» **EXERCISE INSTRUCTIONS**:
Would you print the data below exactly, leaving out every picture?

» **TASK DATA**:

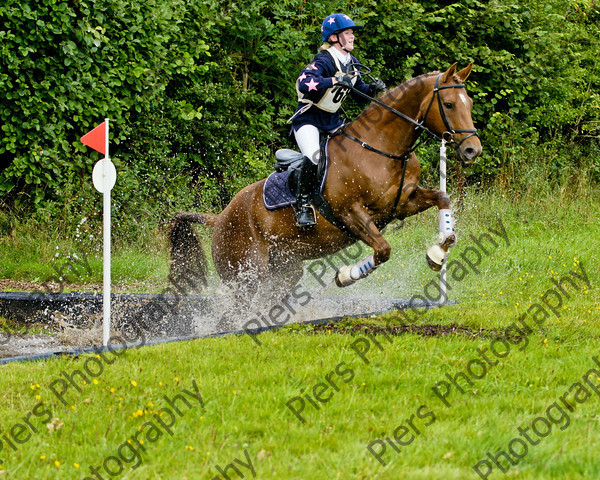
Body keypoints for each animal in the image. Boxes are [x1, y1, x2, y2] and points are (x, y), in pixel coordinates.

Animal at [168, 63, 482, 304]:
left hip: (283, 271)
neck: (382, 148)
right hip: (246, 276)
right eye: (449, 104)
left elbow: (442, 199)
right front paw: (345, 276)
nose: (473, 150)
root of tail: (220, 217)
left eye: (469, 104)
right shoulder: (350, 213)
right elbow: (383, 250)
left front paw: (438, 254)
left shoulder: (403, 202)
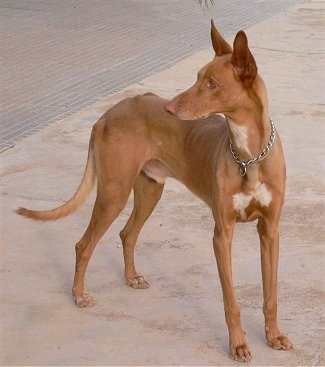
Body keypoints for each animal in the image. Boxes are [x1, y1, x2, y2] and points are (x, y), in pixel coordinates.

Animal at [16, 22, 292, 362]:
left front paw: (274, 336)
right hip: (114, 193)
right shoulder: (222, 234)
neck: (249, 157)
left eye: (211, 84)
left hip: (149, 192)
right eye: (197, 76)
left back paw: (131, 277)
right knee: (84, 245)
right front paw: (238, 344)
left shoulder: (270, 231)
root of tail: (106, 114)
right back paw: (79, 296)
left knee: (127, 234)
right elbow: (231, 302)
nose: (169, 108)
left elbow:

» **REPLY**:
Body keypoints for each animal in the image. Boxes are [x1, y1, x2, y2] and points are (x, y), in pixel coordinates.

Animal at [168, 63, 482, 304]:
left hip: (283, 271)
neck: (382, 148)
right hip: (246, 276)
right eye: (449, 104)
left elbow: (442, 199)
right front paw: (345, 276)
nose: (473, 150)
root of tail: (220, 217)
left eye: (469, 104)
right shoulder: (350, 213)
right elbow: (383, 250)
left front paw: (438, 254)
left shoulder: (403, 202)
Body keypoints for each animal in the image. Boxes are [x1, y1, x2, y2] and points are (x, y), in pixel coordinates.

Animal at [16, 22, 292, 362]:
left front paw: (274, 336)
right hip: (114, 193)
right shoulder: (222, 234)
neck: (249, 157)
left eye: (211, 84)
left hip: (149, 192)
right eye: (197, 76)
left back paw: (131, 277)
right knee: (84, 245)
right front paw: (238, 344)
left shoulder: (270, 231)
root of tail: (106, 114)
right back paw: (79, 296)
left knee: (127, 234)
right elbow: (231, 302)
nose: (169, 108)
left elbow:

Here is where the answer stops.